Smartphones as Mindfulness Mentors?
New work by a University of Michigan engineering professor suggests smart phones are not a distraction to learning, rather a conveyor of information that can help users stay on task to achieve distinct goals.
Jasprit Singh, Ph.D.,¬†challenged students from engineering, art, music, health fields and a variety of other backgrounds to design mobile apps to help users set and meet wellness milestones.
The definition of “wellness” was broad, encompassing creativity and learning in addition to physical and mental health.
Singh, who grew up in New Delhi, is an applied physicist and a yoga devotee and instructor. This course, in a sense, bridged his disparate disciplines.
“In our culture today, we often don’t have scarcity of food or gadgets or knowledge. The scarcity has shifted to mindfulness,” Singh said.
“We may know we should do something, but we are not always able to do it. The goal of this course was to bring harmony between what we know and what do.”
Under stress, humans often forget tasks that we intend to, Singh says. But smartphones don’t operate that way.
“And there are a billion of them in use today worldwide,” he said. “They could deliver reminder technologies, or they could observe, teach, anticipate or help users perform best practices on a regular basis.”
The apps the students developed in this first class focused on delivering messages to users at a set time or place.
An app called Balance, targeted to senior citizens, offers easy and routine access to short exercise videos that could improve coordination and prevent falls.
Another app guides women through pregnancy, while yet another application facilitates collaborative art, poetry and music that could encourage creativity.
An app called College Granny aimed to help students balance studying and socializing, and develop healthy habits in both parts of their lives.
The user can set the app to remind him or her at appropriate times to go to sleep, take a study break or quit after just one game of beer pong, for example.
The reminders are more than words on a screen.

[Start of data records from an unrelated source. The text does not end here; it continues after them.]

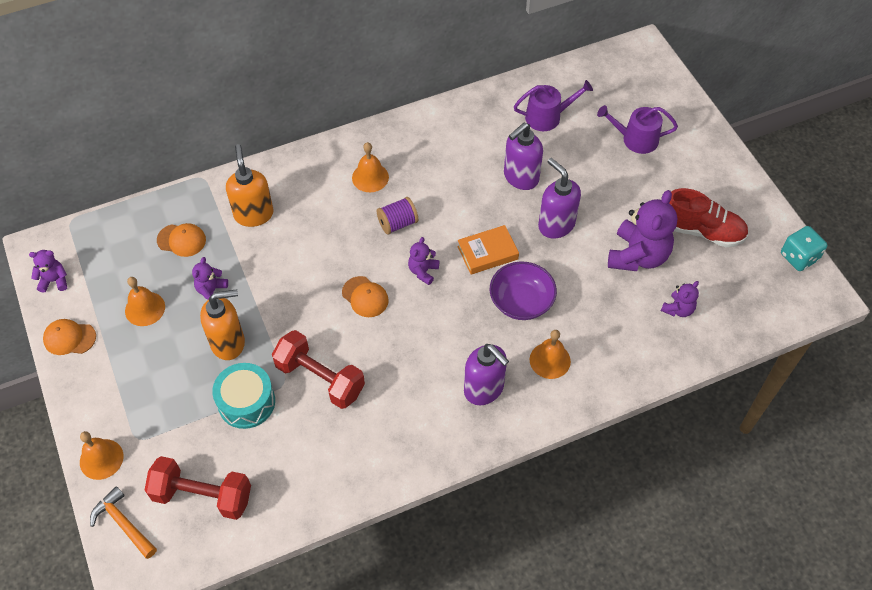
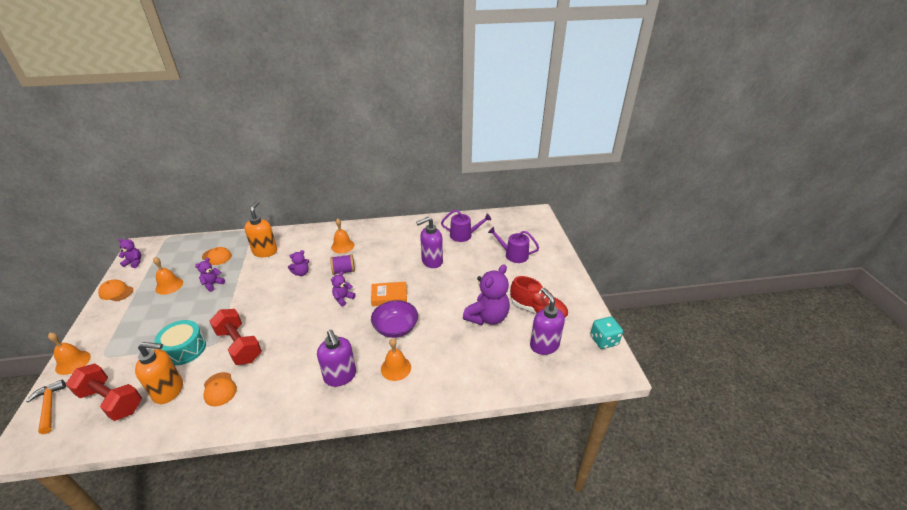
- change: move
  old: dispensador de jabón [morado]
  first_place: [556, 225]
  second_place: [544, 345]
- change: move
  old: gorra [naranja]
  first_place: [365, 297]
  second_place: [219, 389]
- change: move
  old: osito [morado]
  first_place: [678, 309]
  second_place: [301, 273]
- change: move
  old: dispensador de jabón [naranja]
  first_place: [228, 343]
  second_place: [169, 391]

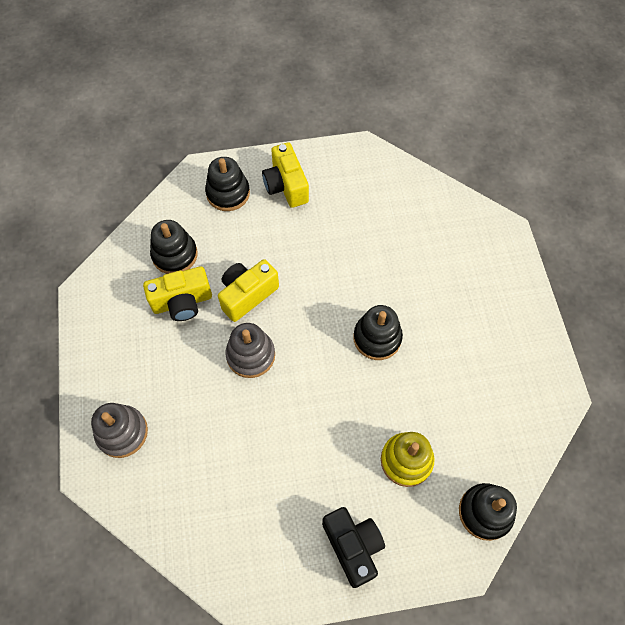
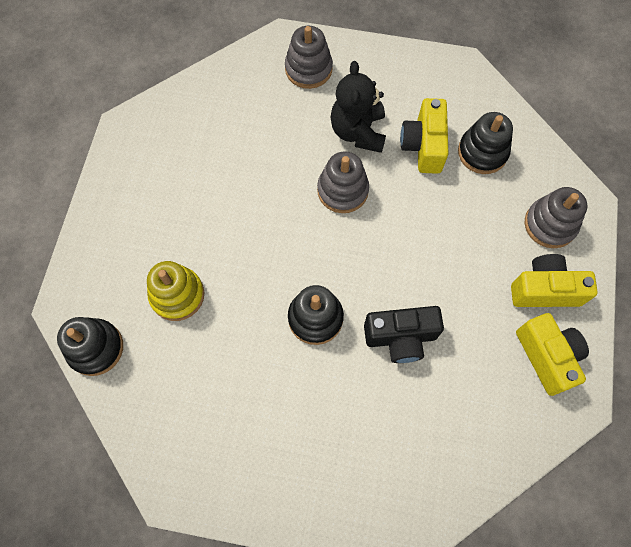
- change: recolor
  old: juguete apilable [negro]
  new: juguete apilable [gris]
  first_place: [228, 193]
  second_place: [550, 224]
- change: move
  old: cámara [amarillo]
  first_place: [247, 295]
  second_place: [547, 356]
- change: move
  old: cámara [negro]
  first_place: [353, 546]
  second_place: [400, 337]
- change: insert
  new: osito [negro]
  second_place: [358, 132]

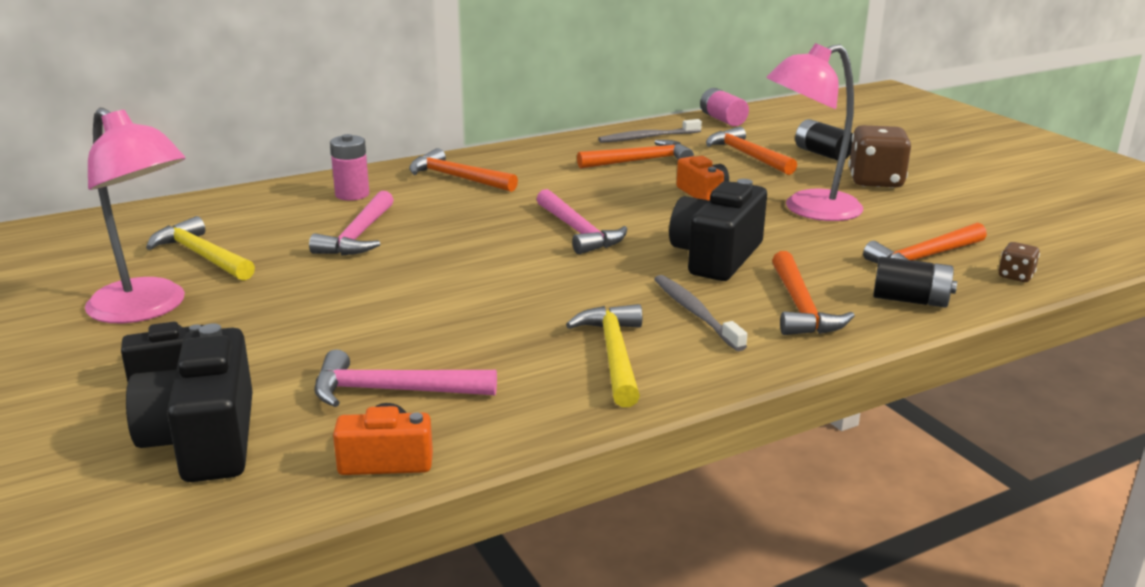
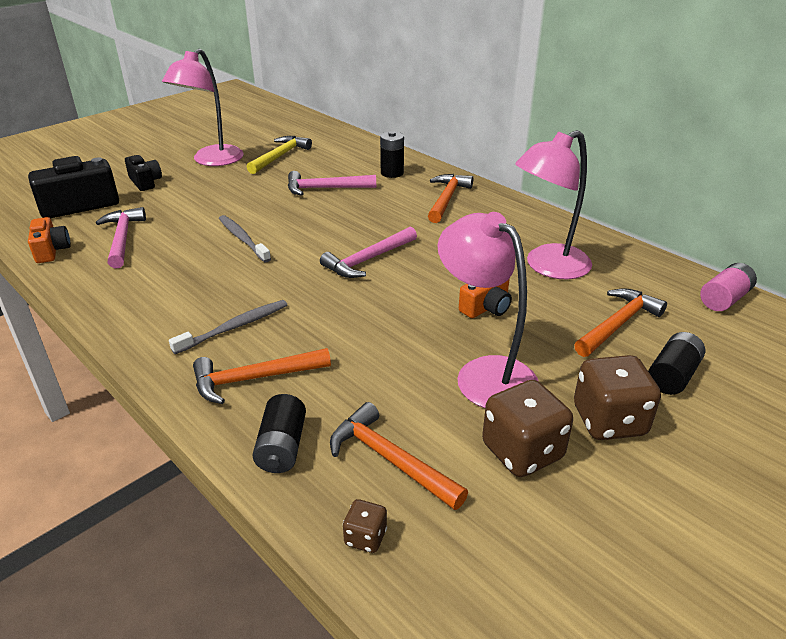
- change: move
  old: cepillo de dientes [gris]
  first_place: [647, 137]
  second_place: [242, 239]
- change: recolor
  old: pila [rosa]
  new: pila [negro]
  first_place: [352, 194]
  second_place: [392, 173]
- change: replace
  old: martillo [naranja]
  new: lámpara [rosa]
  first_place: [640, 161]
  second_place: [547, 267]
- change: delete
  old: cámara [negro]
  first_place: [716, 257]
- change: delete
  old: martillo [amarillo]
  first_place: [614, 355]
- change: insert
  new: dado [marrón]
  second_place: [522, 451]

They’re one-frame comics — “nonconfrontational” messages delivered by a costumed college student in a curly gray wig.
“The app would be able to have a constant, almost living presence in the user’s life, and could thus help them form their decisions even more than if it were just a browsing app,” said Diana Sussman, a master’s student studying music composition in the School of Music, Theatre and Dance.
“Also, we want to make it connected to a social network so that users can comment about their interaction with Granny, making it a collaborative effort, perhaps giving students some real pressure to make healthy habits because others are watching them.”
The team plans to continue working on the app and potentially make it available to the public.
“I think the course changed the way I view technology,” said Daniel Lao, a computer science and engineering major.
“Before, I had the impression that technology was more geared towards solving physical problems. From this, I realized that it could have just as large of an impact on mental and psychological issues.”
Singh sees the class as the beginning of a new platform.
He’s not the first to envision these beneficial uses of smartphones — wellness apps are popular downloads already.
He thinks the concept could turn into something bigger because of the do-it-yourself app program that Singh created with John Hinckley, an adjunct research scientist in electrical engineering and computer science.
The template aimed to give students a head start on coding. Eventually, Singh says, it could lower the barriers for this type of software development and enable anyone to make a custom tool.
“We believe it’s unique in that that it offers the ability to make multimedia content and a basic, but fully functioning app without traditional coding skills,” Hinckley said. “We’re not aware of anything like it.”
The app template lets creators develop apps that push content to users at specific points in time or space.
These apps greet users, give them options to view content or reschedule, and also lets them give feedback.
Singh envisions uses in fields including medicine and education.
Doctors and nurses could use it to monitor patients or encourage them to stick to recommendations. Foreign language teachers and students could use it to provide a stream of vocabulary that could help users based on where they are.
“Technology,” Singh said, “can be a great behavior changer.”